(Collected data entries)
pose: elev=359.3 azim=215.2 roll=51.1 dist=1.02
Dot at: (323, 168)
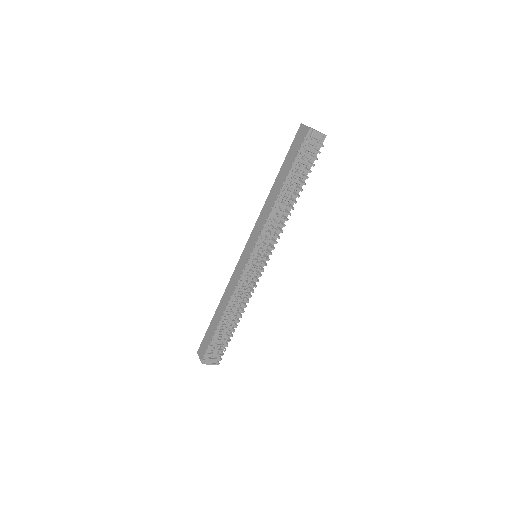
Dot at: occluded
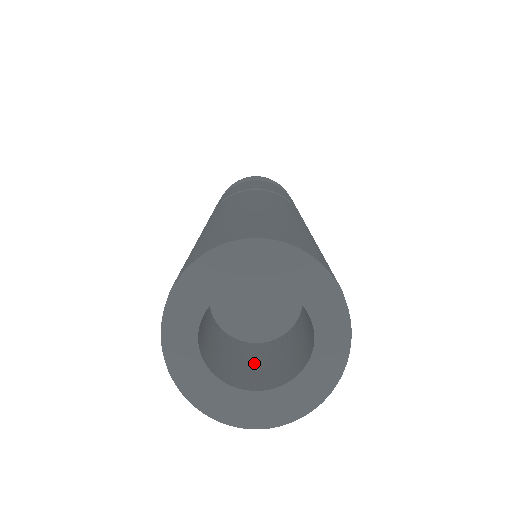
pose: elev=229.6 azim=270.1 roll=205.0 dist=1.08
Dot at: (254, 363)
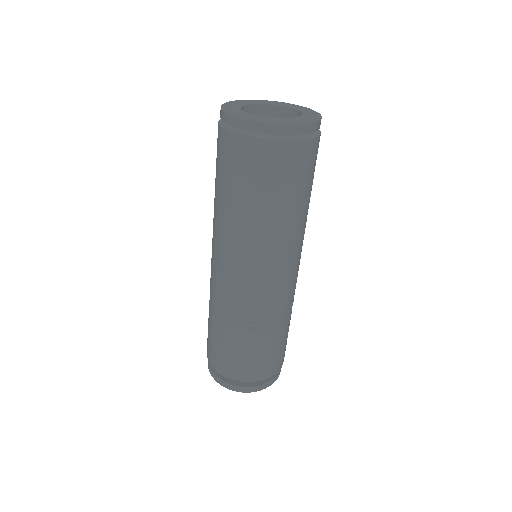
Dot at: occluded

Work to complete: Reproduce every line of the listing above verbatim, leaving out the pictures.

Output:
pose: elev=359.3 azim=215.2 roll=51.1 dist=1.02
Dot at: (323, 168)
Dot at: occluded
pose: elev=229.6 azim=270.1 roll=205.0 dist=1.08
Dot at: (254, 363)
Dot at: occluded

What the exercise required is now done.